The Marketing Mix
It
has been the most convenient concept ever since its evolution by Neil Borden in
1949. “An
executive is a mixer of ingredients, who sometimes follows a recipe as he goes
along, sometimes adapts a recipe to the ingredients immediately available, and
sometimes experiments with or invents ingredients no one else has tried."
(Culliton, J. 1948)
According
to Borden, "When building a marketing program to fit the needs of his
firm, the marketing manager has to weigh the behavioral forces and then juggle
marketing elements in his mix with a keen eye on the resources with which he
has to work." (Borden, N. 1964 pg 365).
E. Jerome McCarthy (McCarthy, J. 1960), was the
first person to suggest the four P's of marketing – price, promotion,
product and place (distribution) – which constitute the most common
variables used in constructing a marketing mix. According to McCarthy the
marketers essentially have these four variables which they can use while crafting
a marketing strategy and writing a marketing plan. In the long term, all four of the mix
variables can be changed, but in the short term it is difficult to modify the
product or the distribution channel.
Another
set of marketing mix variables were developed by Albert Frey (Frey, A. 1961)
who classified the marketing variables into two categories: the offering, and
process variables. The "offering" consists of the product, service,
packaging, brand, and price. The "process" or
"method" variables included advertising, promotion, sales promotion,
personal selling, publicity,
distribution channels, marketing research, strategy formation, and new product development.
Recently,
Bernard Booms and Mary Bitner built a model consisting of seven P's (Booms, B.
and Bitner, M. 1981). They added "People" to the list of existing
variables, in order to recognize the importance of the human element in all
aspects of marketing. They added "process" to reflect the fact that
services, unlike physical products, are experienced as a process at the time
that they are purchased. Desktop modeling tools such as Micro TSP have made
this kind of statistical analysis part of the mainstream now. Most advertising
agencies and strategy consulting firms offer MMM services to their clients.
Everything
that was dubbed the “marketing mix” hinged on these four pivots. And this model
worked for business because consumers were fragmented and mostly without say in
mass-market contexts.
Then something big happened: with the digital
age came the democratization of information-sharing and a shift in the
influencial power of consumers. Gone were the days of running from
store-to-store to shop, or waiting hours on the phone to reach customer service
... We had moved to an age of Google & YouTube to
find the stuff we wanted, and the Facebook-Twitter duo to
let everyone know how it worked out. Oh, and Amazon too if
we wanted to do all that in one place.
This new reality spawned marketing buzzwords
such as “customer-centric”, “CRM” and “CEM”, with companies racing to
reorganize and integrate the customer experience within their marketing
strategies.
Content, Communications, Community and Care:
the 4 ‘new’ C’s of the Marketing Mix (and oh, how
convenient!).
More
and more today, companies are driven to produce and execute digital Content that
reaches and engages consumers via outbound and now inbound marketing efforts —
vastly different and far more work than the 30-second TV spot of yesterday.
Next,
company Communications are driven to amplify these new content
marketing activities via the Press, opinion leaders and word-of-mouth efforts.
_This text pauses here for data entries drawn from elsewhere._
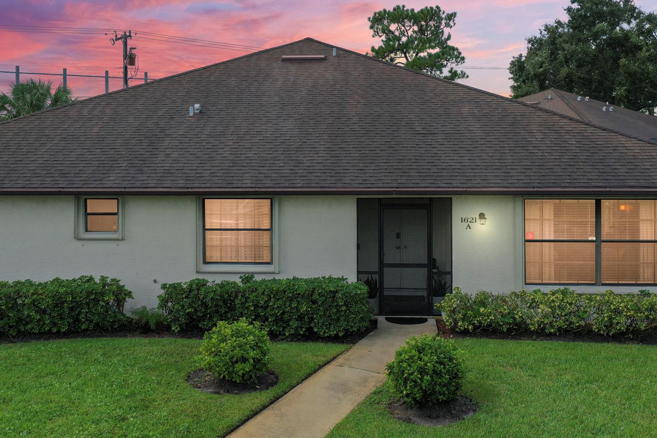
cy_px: 143
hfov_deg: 48.5
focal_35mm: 40
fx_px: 730
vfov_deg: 33.1
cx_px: 331
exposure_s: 1/640
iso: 100
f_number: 5
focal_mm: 10.26
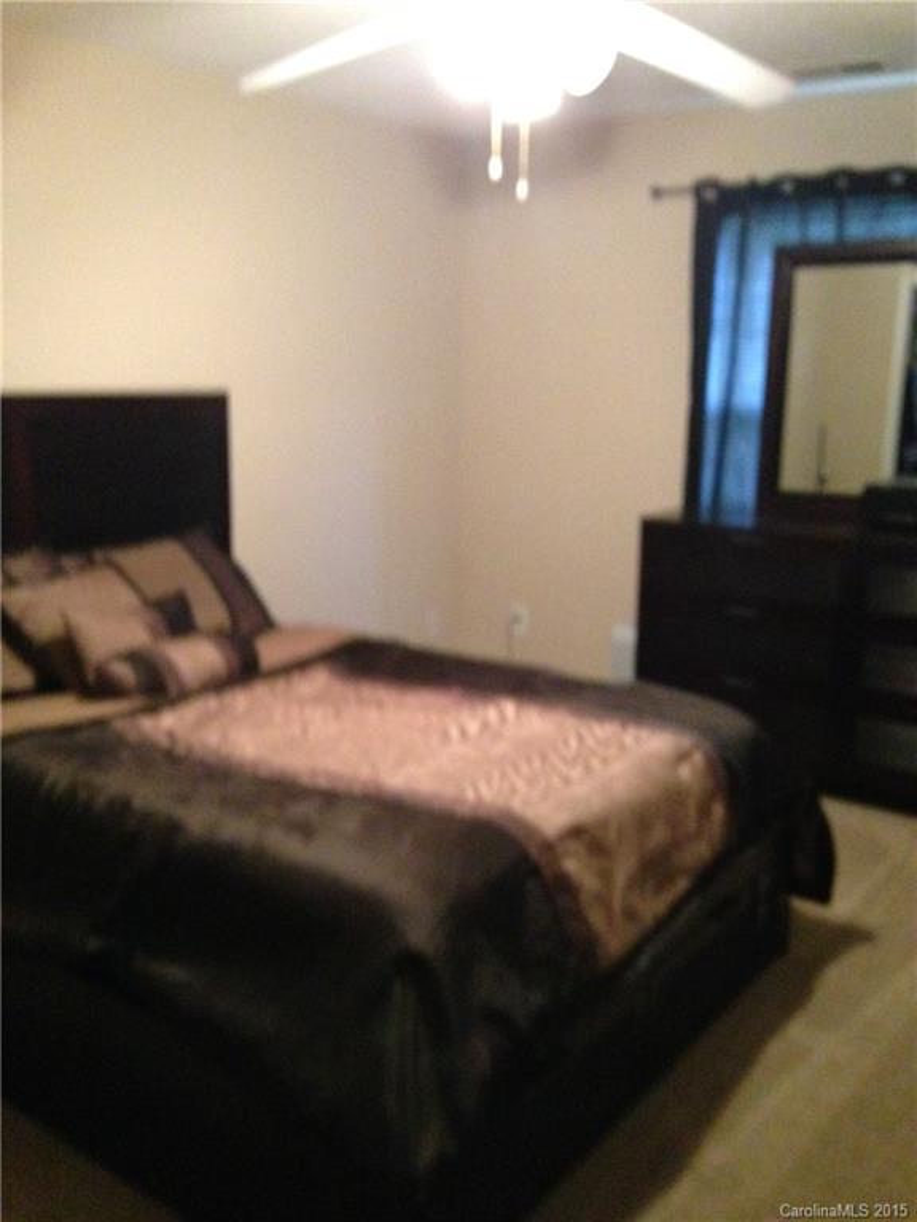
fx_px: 1166
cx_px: 458
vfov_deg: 55.4
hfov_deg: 42.9
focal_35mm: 33
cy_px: 611
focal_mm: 4.12
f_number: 2.4
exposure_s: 1/15
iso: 640
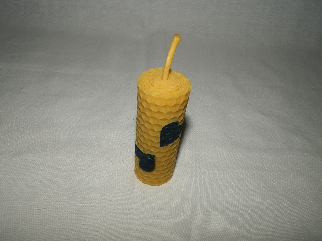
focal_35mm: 28
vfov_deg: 49.7
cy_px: 120
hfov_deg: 63.4
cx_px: 161
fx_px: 260
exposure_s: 1/30
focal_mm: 5
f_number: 7.3
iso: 100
This not only happens offline, but now also within the same digital space as
marketers — a potential for inefficiencies and confusion if the roles of brand
communications and corporate communications are not clear, and moreso if
Communications overall is not integrated within the Marketing Mix.
Communications is Marketing.
Consumers
then come together over this new company Content and Communication to form
digital Communities where they share, learn, critique and love
the company’s products and services online. This drives companies to get
involved, if only by listening at first, and ultimately by assigining
representatives to engage within these communities (Community Managers).
Finally,
all of this new company and consumer activity inevitably stirs-up a lot of
questions, and the company is driven to ready and augment its customer Care efforts
— good customer care now equals its weight in earned media (besides just being
responsible), and bad customer care can now spiral into an outright crisis
overnight via tweets, videos, posts and comments online.
We
quickly see how these 4-Cs play an important role in the new
Marketing Mix, and why consumer companies and brands are investing increasing
amounts in this space. Equally important, companies and brands are realizing
that the 4-Cs are now inter-connected thanks to digital:
Any consumer engagement role created
within an organization would benefit from connecting these 4 areas, avoiding or
breaking-down silos around them.
The digital space is complex and
constantly changing, but one thing that we can be pretty certain about is that
it puts the consumer more than ever at the center of things.